In today’s reading, we have Rebecca Watson ready to give up on the internet.
I actually got one point wrong in that video and have wanted to do an update for some time, but every time I try I get another round of comments like the above and I decide it’s not worth my emotional well-being.
I’ve taken to simply ignoring YouTube comments, but for some reason today I responded. I checked out this guy’s profile (warning, autoplay video) and he subscribes to a lot of science stuff, including good friends of mine like Captain Disillusion. I wanted to know what was happening in this guy’s head. Specifically, I wanted to know why someone would call me a bitch and then write something that I basically said in the video (but a bit more eloquently I hope): genital mutilation is wrong, whether on boys or girls.
It’s ugly. If you write about women or read about women or are visibly a woman with opinions on the internet, it’s not going to surprise you. Read it anyway, unless more of that would be bad for you today.
Then The Bloggess takes some time to get serious.
I realize that I write a (satirical) sex column and blog about my life and you might think that’s an invitation to send me creepy emails, but it’s really not. At all. You continue to try to contact me and I continue to ignore you. You send me strange messages that scare me. I realize you’re probably not aware of how you’re affecting other people but you probably need to seek help. And I’m not the person to help you. Talk to your parents. See a doctor. Please. Because my guess is that I’m not the only woman who you’re emailing. And I’m probably not the only one that you’re scaring.
Let me assure you, you don’t know me, and the things you write make my family and myself very, very uncomfortable. I know that’s not your intention but if you don’t stop, I will contact the police.
Jenny also, wisely, tells her readers not to face something like this alone if it happens to them. She tells them to ignore the messages that have told them not to “make a scene.” Smart. Very smart. And needed. I do wish, however, that she’d also taken a moment to remind people to take these stories seriously when they’re the person someone chooses to lean on.

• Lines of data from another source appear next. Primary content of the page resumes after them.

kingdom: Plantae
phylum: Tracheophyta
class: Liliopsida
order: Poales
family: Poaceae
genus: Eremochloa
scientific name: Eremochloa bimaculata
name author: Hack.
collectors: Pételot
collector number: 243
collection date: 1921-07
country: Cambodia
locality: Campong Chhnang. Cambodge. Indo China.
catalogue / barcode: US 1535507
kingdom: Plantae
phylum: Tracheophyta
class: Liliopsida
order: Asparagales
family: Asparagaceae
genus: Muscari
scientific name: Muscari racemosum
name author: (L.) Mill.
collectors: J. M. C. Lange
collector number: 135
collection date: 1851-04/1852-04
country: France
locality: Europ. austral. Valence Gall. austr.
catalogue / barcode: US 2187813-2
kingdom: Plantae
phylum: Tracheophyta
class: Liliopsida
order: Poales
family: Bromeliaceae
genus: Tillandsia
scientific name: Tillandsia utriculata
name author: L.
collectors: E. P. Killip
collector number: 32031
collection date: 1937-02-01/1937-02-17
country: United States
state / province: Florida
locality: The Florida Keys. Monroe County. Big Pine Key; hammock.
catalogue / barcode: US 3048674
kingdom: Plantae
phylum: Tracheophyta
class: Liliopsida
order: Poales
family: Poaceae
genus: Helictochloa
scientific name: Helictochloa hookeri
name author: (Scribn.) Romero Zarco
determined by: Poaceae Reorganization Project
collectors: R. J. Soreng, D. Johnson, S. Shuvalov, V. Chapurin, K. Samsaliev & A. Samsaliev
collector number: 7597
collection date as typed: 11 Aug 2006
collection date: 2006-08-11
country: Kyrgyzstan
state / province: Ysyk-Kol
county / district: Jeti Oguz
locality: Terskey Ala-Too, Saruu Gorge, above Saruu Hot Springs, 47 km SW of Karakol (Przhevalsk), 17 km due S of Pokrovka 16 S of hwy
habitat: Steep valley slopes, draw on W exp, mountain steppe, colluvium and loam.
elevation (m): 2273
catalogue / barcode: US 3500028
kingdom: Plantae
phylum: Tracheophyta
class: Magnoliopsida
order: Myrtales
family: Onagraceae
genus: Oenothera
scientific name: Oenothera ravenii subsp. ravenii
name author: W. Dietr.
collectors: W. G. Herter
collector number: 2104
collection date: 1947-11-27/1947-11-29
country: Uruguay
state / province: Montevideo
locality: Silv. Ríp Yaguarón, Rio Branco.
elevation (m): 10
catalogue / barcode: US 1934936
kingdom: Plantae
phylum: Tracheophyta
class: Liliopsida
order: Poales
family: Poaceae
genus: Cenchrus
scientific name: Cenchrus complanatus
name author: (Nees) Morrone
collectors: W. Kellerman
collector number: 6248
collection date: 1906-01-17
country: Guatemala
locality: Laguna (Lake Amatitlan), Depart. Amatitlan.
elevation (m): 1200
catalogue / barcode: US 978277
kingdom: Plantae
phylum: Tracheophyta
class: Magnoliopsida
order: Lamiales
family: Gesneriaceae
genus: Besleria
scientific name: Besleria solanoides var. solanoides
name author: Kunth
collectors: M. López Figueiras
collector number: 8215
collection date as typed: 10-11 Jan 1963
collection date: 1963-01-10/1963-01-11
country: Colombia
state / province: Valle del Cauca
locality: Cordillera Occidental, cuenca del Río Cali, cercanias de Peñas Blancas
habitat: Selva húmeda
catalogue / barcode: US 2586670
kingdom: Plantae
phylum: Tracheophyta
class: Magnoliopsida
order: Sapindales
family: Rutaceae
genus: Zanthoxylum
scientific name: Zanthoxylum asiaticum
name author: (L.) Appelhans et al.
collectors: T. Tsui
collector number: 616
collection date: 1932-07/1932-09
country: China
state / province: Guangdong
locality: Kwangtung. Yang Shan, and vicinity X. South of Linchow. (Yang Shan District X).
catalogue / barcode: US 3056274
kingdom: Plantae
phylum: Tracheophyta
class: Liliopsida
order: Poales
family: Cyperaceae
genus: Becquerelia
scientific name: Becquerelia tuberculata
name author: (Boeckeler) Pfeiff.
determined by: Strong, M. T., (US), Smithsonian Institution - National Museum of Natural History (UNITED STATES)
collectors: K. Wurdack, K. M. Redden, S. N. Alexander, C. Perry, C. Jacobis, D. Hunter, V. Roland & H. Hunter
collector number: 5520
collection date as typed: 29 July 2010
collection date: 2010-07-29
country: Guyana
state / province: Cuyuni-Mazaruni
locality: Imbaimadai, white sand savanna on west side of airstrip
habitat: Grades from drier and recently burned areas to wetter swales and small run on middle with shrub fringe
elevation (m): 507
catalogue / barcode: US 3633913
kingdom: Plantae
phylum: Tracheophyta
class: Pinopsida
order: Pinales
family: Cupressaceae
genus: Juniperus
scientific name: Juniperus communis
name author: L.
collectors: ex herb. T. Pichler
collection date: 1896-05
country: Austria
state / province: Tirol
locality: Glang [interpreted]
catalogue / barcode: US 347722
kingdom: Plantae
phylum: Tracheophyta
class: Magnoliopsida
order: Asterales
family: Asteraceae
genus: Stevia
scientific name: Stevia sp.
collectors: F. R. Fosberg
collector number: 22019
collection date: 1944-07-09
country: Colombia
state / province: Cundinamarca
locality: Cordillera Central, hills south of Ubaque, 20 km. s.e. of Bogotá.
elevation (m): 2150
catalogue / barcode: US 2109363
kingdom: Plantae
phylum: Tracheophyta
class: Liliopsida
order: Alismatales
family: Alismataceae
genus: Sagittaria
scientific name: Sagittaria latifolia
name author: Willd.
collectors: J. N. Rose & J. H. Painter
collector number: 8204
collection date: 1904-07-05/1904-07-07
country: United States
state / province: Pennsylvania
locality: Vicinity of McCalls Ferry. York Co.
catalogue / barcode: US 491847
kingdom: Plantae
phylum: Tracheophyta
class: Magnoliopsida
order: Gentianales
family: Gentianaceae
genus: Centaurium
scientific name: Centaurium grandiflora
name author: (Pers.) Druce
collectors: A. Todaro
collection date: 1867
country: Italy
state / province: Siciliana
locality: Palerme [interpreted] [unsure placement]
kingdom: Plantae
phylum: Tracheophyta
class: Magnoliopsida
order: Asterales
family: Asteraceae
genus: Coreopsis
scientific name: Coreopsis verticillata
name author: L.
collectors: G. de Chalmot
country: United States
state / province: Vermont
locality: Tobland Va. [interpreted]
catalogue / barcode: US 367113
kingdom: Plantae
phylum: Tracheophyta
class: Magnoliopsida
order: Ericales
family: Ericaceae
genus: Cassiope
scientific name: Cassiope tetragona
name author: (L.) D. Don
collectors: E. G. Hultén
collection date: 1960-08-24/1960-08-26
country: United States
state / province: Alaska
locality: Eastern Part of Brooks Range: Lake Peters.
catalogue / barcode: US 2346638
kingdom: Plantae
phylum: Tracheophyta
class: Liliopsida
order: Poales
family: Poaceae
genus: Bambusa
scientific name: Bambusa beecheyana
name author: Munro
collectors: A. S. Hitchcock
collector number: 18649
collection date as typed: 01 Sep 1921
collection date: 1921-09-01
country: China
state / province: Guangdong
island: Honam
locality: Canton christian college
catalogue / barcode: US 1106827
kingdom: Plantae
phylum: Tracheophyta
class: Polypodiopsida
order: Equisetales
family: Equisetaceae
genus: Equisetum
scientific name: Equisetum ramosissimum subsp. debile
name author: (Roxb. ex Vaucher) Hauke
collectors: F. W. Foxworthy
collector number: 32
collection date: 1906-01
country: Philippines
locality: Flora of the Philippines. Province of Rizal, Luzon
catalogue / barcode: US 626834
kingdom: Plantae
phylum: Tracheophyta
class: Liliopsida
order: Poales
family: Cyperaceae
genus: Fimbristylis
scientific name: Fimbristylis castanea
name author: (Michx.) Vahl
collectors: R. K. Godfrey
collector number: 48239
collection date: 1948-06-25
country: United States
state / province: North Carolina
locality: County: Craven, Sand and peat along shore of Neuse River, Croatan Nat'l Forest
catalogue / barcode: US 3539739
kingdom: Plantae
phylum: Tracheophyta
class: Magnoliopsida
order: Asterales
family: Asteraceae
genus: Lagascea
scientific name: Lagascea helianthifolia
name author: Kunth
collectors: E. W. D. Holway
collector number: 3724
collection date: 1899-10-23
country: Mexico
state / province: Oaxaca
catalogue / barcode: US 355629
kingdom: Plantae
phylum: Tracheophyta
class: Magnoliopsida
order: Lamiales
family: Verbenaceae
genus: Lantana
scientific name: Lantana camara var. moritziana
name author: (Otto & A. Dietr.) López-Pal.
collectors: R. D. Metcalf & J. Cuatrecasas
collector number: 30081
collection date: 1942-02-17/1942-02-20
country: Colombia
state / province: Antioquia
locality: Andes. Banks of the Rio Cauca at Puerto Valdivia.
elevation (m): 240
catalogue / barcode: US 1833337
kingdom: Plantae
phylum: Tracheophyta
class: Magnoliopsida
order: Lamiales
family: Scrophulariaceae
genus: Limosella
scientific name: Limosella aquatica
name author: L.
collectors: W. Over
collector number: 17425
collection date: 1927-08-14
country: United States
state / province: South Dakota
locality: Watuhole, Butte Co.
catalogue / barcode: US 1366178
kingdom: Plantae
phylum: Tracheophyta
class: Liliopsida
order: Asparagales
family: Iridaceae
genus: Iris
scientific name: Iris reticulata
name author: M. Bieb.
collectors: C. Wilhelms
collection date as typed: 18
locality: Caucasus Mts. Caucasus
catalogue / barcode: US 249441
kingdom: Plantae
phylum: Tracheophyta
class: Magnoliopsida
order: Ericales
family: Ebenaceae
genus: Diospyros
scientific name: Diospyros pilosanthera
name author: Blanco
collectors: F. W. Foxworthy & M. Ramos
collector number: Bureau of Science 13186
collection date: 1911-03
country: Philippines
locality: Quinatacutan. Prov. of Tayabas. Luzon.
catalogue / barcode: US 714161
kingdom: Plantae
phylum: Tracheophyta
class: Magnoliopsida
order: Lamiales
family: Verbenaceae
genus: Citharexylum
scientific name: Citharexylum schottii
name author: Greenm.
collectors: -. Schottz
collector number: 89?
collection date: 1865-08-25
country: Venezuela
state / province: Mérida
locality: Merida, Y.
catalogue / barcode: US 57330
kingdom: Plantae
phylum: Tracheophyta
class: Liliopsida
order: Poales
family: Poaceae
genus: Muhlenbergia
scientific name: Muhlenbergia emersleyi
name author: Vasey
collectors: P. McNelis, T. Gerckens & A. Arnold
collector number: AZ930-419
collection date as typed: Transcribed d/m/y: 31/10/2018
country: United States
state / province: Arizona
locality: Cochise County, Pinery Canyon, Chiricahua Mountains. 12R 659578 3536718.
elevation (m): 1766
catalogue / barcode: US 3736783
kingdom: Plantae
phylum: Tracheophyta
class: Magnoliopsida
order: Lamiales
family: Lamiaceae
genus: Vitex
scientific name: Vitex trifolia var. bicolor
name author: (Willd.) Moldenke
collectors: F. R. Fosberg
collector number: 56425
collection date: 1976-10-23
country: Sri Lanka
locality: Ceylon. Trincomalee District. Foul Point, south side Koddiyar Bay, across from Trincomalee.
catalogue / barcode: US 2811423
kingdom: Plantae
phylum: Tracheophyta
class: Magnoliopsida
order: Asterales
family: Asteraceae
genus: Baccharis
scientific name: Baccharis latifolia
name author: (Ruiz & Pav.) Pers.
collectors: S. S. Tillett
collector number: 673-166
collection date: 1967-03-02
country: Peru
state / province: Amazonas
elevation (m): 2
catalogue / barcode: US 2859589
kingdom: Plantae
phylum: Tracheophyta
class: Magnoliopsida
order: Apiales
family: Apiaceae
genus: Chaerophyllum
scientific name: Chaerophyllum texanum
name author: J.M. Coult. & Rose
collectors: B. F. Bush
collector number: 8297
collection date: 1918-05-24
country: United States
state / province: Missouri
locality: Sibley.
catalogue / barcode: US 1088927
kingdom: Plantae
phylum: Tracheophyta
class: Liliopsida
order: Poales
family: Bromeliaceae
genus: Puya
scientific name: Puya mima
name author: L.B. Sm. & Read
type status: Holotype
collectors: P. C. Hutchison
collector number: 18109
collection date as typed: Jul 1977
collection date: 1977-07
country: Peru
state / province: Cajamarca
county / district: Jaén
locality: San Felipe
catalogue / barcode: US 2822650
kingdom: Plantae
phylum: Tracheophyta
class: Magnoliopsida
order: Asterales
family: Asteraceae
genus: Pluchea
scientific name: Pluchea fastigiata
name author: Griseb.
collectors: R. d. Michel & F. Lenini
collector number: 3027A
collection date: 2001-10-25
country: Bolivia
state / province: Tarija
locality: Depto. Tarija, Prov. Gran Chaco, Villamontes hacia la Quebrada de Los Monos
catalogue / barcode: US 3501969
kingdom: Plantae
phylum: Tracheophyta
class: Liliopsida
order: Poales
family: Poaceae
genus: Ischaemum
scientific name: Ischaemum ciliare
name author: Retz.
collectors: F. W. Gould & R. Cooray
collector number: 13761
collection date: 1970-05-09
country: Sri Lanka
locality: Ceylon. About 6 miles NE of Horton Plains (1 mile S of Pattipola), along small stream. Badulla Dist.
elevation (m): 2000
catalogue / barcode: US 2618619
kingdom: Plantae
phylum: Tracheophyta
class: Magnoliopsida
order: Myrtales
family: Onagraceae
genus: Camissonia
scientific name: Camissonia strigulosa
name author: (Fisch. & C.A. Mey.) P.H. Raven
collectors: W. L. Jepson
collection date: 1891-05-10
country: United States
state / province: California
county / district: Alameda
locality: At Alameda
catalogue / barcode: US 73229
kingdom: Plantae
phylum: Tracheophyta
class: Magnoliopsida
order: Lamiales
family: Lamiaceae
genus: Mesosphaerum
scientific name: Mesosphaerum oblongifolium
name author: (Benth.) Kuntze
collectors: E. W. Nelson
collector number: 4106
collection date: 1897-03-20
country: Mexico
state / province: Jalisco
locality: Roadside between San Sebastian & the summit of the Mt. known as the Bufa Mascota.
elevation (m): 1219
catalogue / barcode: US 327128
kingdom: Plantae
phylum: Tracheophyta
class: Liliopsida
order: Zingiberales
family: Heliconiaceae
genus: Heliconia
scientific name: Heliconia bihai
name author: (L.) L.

It isn’t easy, knowing what to say when someone tells you they’re scared. Trust me. I know. I’ve heard some incredibly dismissive things from usually thoughtful people when I’ve brought up something like this. I’ve been told some powerfully toxic individuals were “harmless.” I could have collected a thousand variations of “Maybe he just….”
Rebecca’s post has more comments than I care to count referring to “he” or “the commenter” or telling her, “There are good people out there. This is just one guy.” She quoted four bits of nastiness in her post.
Stop this, please. Stop trying to make it better by managing the one person you have some influence over–me (or whoever is complaining). I’m not the problem. Trying to make me think I’m exaggerating isn’t going to make the actual problem any smaller. It’s big. It’s ugly.
If it’s more than you can deal with, how about you just tell me so. You might think a statement like that doesn’t reflect very well on you, but it does a whole lot better than getting into an argument with me about my safety. Or just learn how to say, “That sucks. Can I help?” There’s probably something you can do, and there’s a good chance it’s small.
Even if not, just listening helps immensely. Besides, you never know when you might learn something from it. For example, today’s New York Times reports that the man believed to be behind the 2001 anthrax mailings had a long history of stalking and revenge against women, confessed to various psychiatrists over the years.
The report adds new detail to the F.B.I.’s account of Dr. Ivins’s eccentric and sometimes criminal secret life, including his obsession with a sorority, Kappa Kappa Gamma, and break-ins at some of its chapter offices. It documents his preoccupation with several women, including his two laboratory technicians, his stalking behavior and his penchant for long night drives to mail or drop off packages, often under assumed names.
One of his therapists took this seriously (pdf). Typically, she was then dismissed.
His therapist became so alarmed that she sought legal advice from her practice’s malpractice insurance carrier and made tentative inquiries with the local police department. She later quit the practice because the physician in charge, referred to as Dr. #3 in this report, did not share her concerns about Dr. Ivins’ dangerousness.
The report details a number of ways in which communication breakdowns led to Ivins keeping his security clearance, but if she had been supported in her fears…well, who knows what would have happened. She wasn’t taken seriously, so it didn’t.
Unless you’re dealing with someone of an age that monsters under the bed and in the closet are developmental milestones, the chances are that the women in your life are strong enough and independent enough that they don’t scare easily, much less confess to it. If the behavior aimed at them is getting to them badly enough that they bring it to you, it’s worth not waving away. It’s worth hearing, worth seeing. It’s worth putting together to watch for patterns. It’s worth understanding that there are probably also intangibles that get lost in the telling that would impress you more if you were there.
In other words, it’s worth taking seriously.